Case one. "Carl" is a severely non-compliant young patient with schizophrenia. His family is gravely dysfunctional, showing an extreme level of expressed emotion. Carl's father is an observant Jew, born in Iraq but raised in Israel. His mother was born in Iran and grew up in Israel. She defined herself as "religious, but not as strict" as the father. Their interaction is marked by chronic marital discord.
The therapist focused on strengthening the relationship between Carl and his father, bearing in mind that religion could help him deal with noncompliance and rehabilitation. Furthermore, religious metaphors of experience could improve thought processes. Although Carl was in a closed ward, the therapist allowed for a couple of visits to a rabbi, who acted as a healer in the Iraqi community. The rabbi performed some healing and purification rituals.
Carl's condition improved for a short period. However, his mother complained to the medical director, disapproving of both the father and therapist. Finally, Carl's mental status deteriorated to a point warranting electroconvulsive therapy.
Commentary. The therapist was correct in the perception of the importance of religious metaphors in Carl's illness experience. Moreover, strengthening the attachment to the father was a legitimate therapeutic goal. However, the therapist failed to a certain extent to address both components of illness experience and disease process. Although the patient was taking antipsychotics, his mental condition was not stable when he went to the rabbi. This enabled his mother's complaints about what she perceived as an inadequate management.
In addition, the therapist failed to address the marital discord. In this particular context, a more useful approach would have been to deal with the traumatic histories of both parents, who shared traumatic experiences of uprooting and migration, as well as their different meaning of religious practices.
Case two. "Dara," a middle-aged woman born in Russia but living in Israel for 15 years complained of several somatic symptoms. Her husband, also born in Russia, joined her during the diagnostic interviews. The therapist himself is a grandson of Russian immigrants.
He diagnosed a depressive state and started antidepressant treatment. In addition, he started supportive psychotherapy, focusing not only on the experience of migration but also on the forced adaptation to Israeli life. Both Dara and her husband were able to recover the meaning of longing for Russia. They connected with reminiscences of their past. This took place in an interactive process, in which the therapist allowed himself to relate to his origins as well. The patient remarkably improved, and the somatic symptoms abated. At the end of the therapy, the husband traveled back to Russia for the first time since their migration.Commentary. Through a comprehensive assessment based on the cultural formulation model, the therapist was able to handle both the biological and sociocultural aspects of the disorder.

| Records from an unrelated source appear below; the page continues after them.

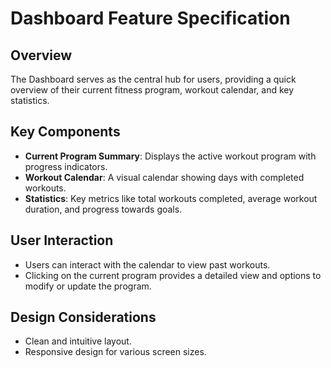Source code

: # Dashboard Feature Specification

## Overview

The Dashboard serves as the central hub for users, providing a quick overview of their current fitness program, workout calendar, and key statistics.

## Key Components

- **Current Program Summary**: Displays the active workout program with progress indicators.
- **Workout Calendar**: A visual calendar showing days with completed workouts.
- **Statistics**: Key metrics like total workouts completed, average workout duration, and progress towards goals.

## User Interaction

- Users can interact with the calendar to view past workouts.
- Clicking on the current program provides a detailed view and options to modify or update the program.

## Design Considerations

- Clean and intuitive layout.
- Responsive design for various screen sizes.
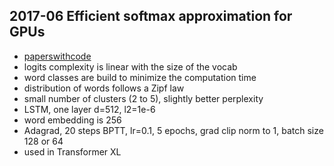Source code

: ## 2017-06 Efficient softmax approximation for GPUs
- [paperswithcode](https://paperswithcode.com/paper/efficient-softmax-approximation-for-gpus)
- logits complexity is linear with the size of the vocab
- word classes are build to minimize the computation time
- distribution of words follows a Zipf law
- small number of clusters (2 to 5), slightly better perplexity
- LSTM, one layer d=512, l2=1e-6
- word embedding is 256
- Adagrad, 20 steps BPTT, lr=0.1, 5 epochs, grad clip norm to 1, batch size 128 or 64
- used in Transformer XL
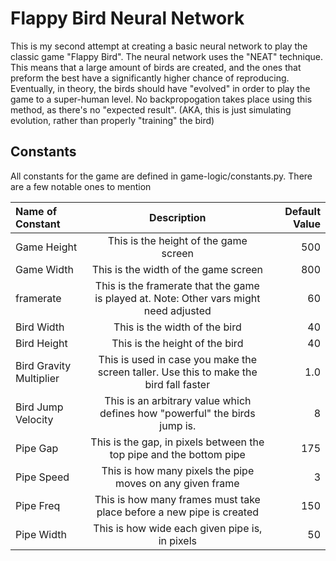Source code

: # Flappy Bird Neural Network

This is my second attempt at creating a basic neural network to play the classic game "Flappy Bird". The neural network uses the "NEAT" technique. This means that a large amount of birds are created, and the ones that preform the best have a significantly higher chance of reproducing. Eventually, in theory, the birds should have "evolved" in order to play the game to a super-human level. No backpropogation takes place using this method, as there's no "expected result". (AKA, this is just simulating evolution, rather than properly "training" the bird) 

## Constants
All constants for the game are defined in game-logic/constants.py. There are a few notable ones to mention

| Name of Constant        | Description                                                                            | Default Value |
| :---                    |    :----:                                                                              |          ---: |
| Game Height             | This is the height of the game screen                                                  | 500           |
| Game Width              | This is the width of the game screen                                                   | 800           |
| framerate               | This is the framerate that the game is played at. Note: Other vars might need adjusted | 60            |
| Bird Width              | This is the width of the bird                                                          | 40            |
| Bird Height             | This is the height of the bird                                                         | 40            |
| Bird Gravity Multiplier | This is used in case you make the screen taller. Use this to make the bird fall faster | 1.0           |
| Bird Jump Velocity      | This is an arbitrary value which defines how "powerful" the birds jump is.             | 8             |
| Pipe Gap                | This is the gap, in pixels between the top pipe and the bottom pipe                    | 175           |
| Pipe Speed              | This is how many pixels the pipe moves on any given frame                              | 3             |
| Pipe Freq               | This is how many frames must take place before a new pipe is created                   | 150           |
| Pipe Width              | This is how wide each given pipe is, in pixels                                         | 50            |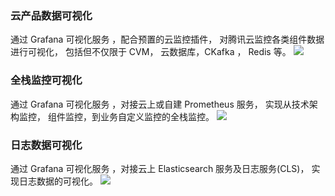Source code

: ### 云产品数据可视化
通过 Grafana 可视化服务 ，配合预置的云监控插件， 对腾讯云监控各类组件数据进行可视化， 包括但不仅限于 CVM， 云数据库，CKafka ， Redis 等。
![](https://main.qcloudimg.com/raw/6ae159cd05020429e54f3caf61d83d19.svg)

### 全栈监控可视化
通过 Grafana 可视化服务 ，对接云上或自建 Prometheus 服务， 实现从技术架构监控， 组件监控，到业务自定义监控的全栈监控。
![](https://main.qcloudimg.com/raw/8a569734a77258fa7c0d61888c96457b.svg)

### 日志数据可视化
通过 Grafana 可视化服务 ，对接云上 Elasticsearch 服务及日志服务(CLS)， 实现日志数据的可视化。
![](https://main.qcloudimg.com/raw/1b91d12d0c26e25dc91277c477ca681c.svg)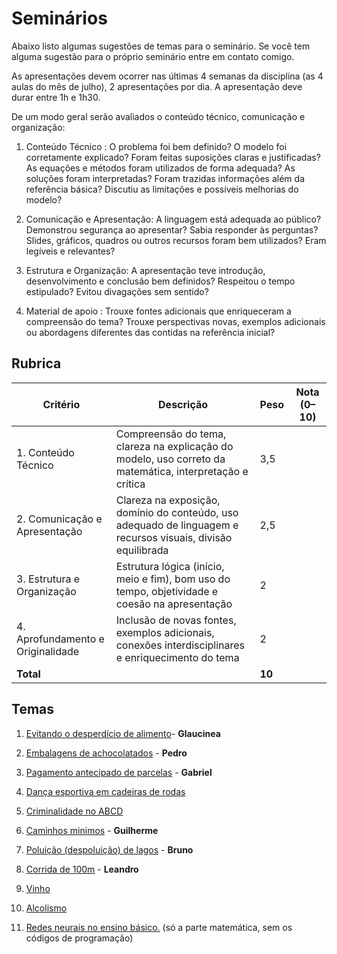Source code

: # Seminários

Abaixo listo algumas sugestões de temas para o seminário. Se você tem alguma sugestão para o próprio seminário entre em contato comigo. 

As apresentações devem ocorrer nas últimas 4 semanas da disciplina (as 4 aulas do mês de julho), 2 apresentações por dia. A apresentação deve durar entre 1h e 1h30.

De um modo geral serão avaliados o conteúdo técnico, comunicação e organização: 

1. Conteúdo Técnico : O problema foi bem definido? O modelo foi corretamente explicado? Foram feitas suposições claras e justificadas? As equações e métodos foram utilizados de forma adequada? As soluções foram interpretadas? Foram trazidas informações além da referência básica? Discutiu as limitações e possíveis melhorias do modelo?

2. Comunicação e Apresentação: A linguagem está adequada ao público? Demonstrou segurança ao apresentar? Sabia responder às perguntas? Slides, gráficos, quadros ou outros recursos foram bem utilizados? Eram legíveis e relevantes?

3. Estrutura e Organização:  A apresentação teve introdução, desenvolvimento e conclusão bem definidos? Respeitou o tempo estipulado?  Evitou divagações sem sentido?

4. Material de apoio : Trouxe fontes adicionais que enriqueceram a compreensão do tema? Trouxe perspectivas novas, exemplos adicionais ou abordagens diferentes das contidas na referência inicial?



## Rubrica

| Critério                          | Descrição                                                    | Peso   | Nota (0–10) |
| --------------------------------- | ------------------------------------------------------------ | ------ | ----------- |
| 1. Conteúdo Técnico               | Compreensão do tema, clareza na explicação do modelo, uso correto da matemática, interpretação e crítica | 3,5    |             |
| 2. Comunicação e Apresentação     | Clareza na exposição, domínio do conteúdo, uso adequado de linguagem e recursos visuais, divisão equilibrada | 2,5    |             |
| 3. Estrutura e Organização        | Estrutura lógica (início, meio e fim), bom uso do tempo, objetividade e coesão na apresentação | 2      |             |
| 4. Aprofundamento e Originalidade | Inclusão de novas fontes, exemplos adicionais, conexões interdisciplinares e enriquecimento do tema | 2      |             |
| **Total**                         |                                                              | **10** |             |

## Temas



1. [Evitando o desperdício de alimento](desperdicio.pdf)- **Glaucinea**
2. [Embalagens de achocolatados](achocolatado.pdf) - **Pedro**

1. [Pagamento antecipado de parcelas](parcelas.pdf) - **Gabriel**
2. [Dança esportiva em cadeiras de rodas](danca.pdf)
3. [Criminalidade no ABCD](crime.pdf)
4. [Caminhos minimos](modelagemgrafos.pdf) -  **Guilherme**
5. [Poluição (despoluição) de lagos](poluicao.pdf) - **Bruno**
6. [Corrida de 100m](esporte.pdf) - **Leandro**
7. [Vinho](vinho.pdf)
8. [Alcolismo](alcolismo) 
9. [Redes neurais no ensino básico.](https://pmo.sbm.org.br/wp-content/uploads/sites/5/sites/5/2022/09/art32_vol10_SBM_PMO_2022.pdf) (só a parte matemática, sem os códigos de programação)







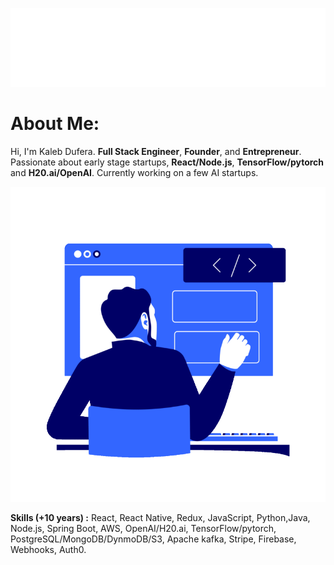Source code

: <p align="center">
 <img src="main_.svg"/>
</p> 

# About Me: 
Hi, I'm Kaleb Dufera. **Full Stack Engineer**, **Founder**, and **Entrepreneur**.
Passionate about early stage startups, **React/Node.js**, **TensorFlow/pytorch** and **H20.ai/OpenAI**.
Currently working on a few AI startups.

<p align="center">
  <img src="web.gif"/>
</p>

**Skills (+10 years) :** React, React Native, Redux, JavaScript, Python,Java, Node.js, Spring Boot, AWS, OpenAI/H20.ai, TensorFlow/pytorch, PostgreSQL/MongoDB/DynmoDB/S3, Apache kafka, Stripe, Firebase, Webhooks, Auth0.
</br>
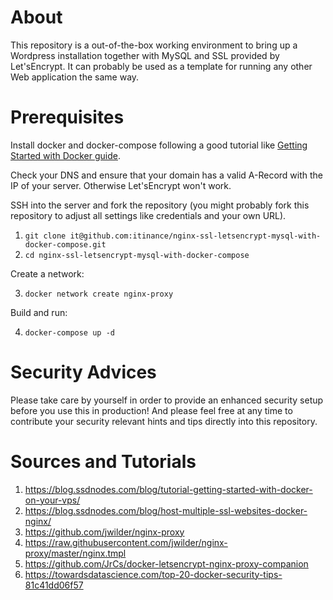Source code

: # About

This repository is a out-of-the-box working environment to bring up a Wordpress installation together with MySQL and SSL provided by Let'sEncrypt.
It can probably be used as a template for running any other Web application the same way.   

# Prerequisites

Install docker and docker-compose following a good tutorial like [ Getting Started with Docker guide](https://blog.ssdnodes.com/blog/tutorial-getting-started-with-docker-on-your-vps/).

Check your DNS and ensure that your domain has a valid A-Record with the IP of your server. Otherwise Let'sEncrypt won't work. 

SSH into the server and fork the repository (you might probably fork this repository to adjust all settings like credentials and your own URL).

1. `git clone it@github.com:itinance/nginx-ssl-letsencrypt-mysql-with-docker-compose.git`
2. `cd nginx-ssl-letsencrypt-mysql-with-docker-compose`

Create a network:

3. `docker network create nginx-proxy` 

Build and run:

4. `docker-compose up -d`

# Security Advices

Please take care by yourself in order to provide an enhanced security setup before you use this in production!
And please feel free at any time to contribute your security relevant hints and tips directly into this repository.

# Sources and Tutorials

1. https://blog.ssdnodes.com/blog/tutorial-getting-started-with-docker-on-your-vps/
2. https://blog.ssdnodes.com/blog/host-multiple-ssl-websites-docker-nginx/
3. https://github.com/jwilder/nginx-proxy
4. https://raw.githubusercontent.com/jwilder/nginx-proxy/master/nginx.tmpl
5. https://github.com/JrCs/docker-letsencrypt-nginx-proxy-companion
6. https://towardsdatascience.com/top-20-docker-security-tips-81c41dd06f57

More specifically, he focused on the experience of migration and nostalgia and enabled the couple to work through anxieties linked to questions about continuity of life. Moreover, actively engaging Dara's husband in the therapeutic process proved to be a useful strategy because she was conveying shared anxieties and symbolic meanings through her somatic idiom of distress.
Concluding Thoughts
To sum up the implications of transcultural psychiatry for the clinical practice, I would like to think of an approach that will incorporate the existential dimension of human suffering (Kleinman et al., 1997). However, in doing so, psychiatry must develop better treatment strategies, engage minority patients according to appropriate standards of care and fight inequalities in the health care system.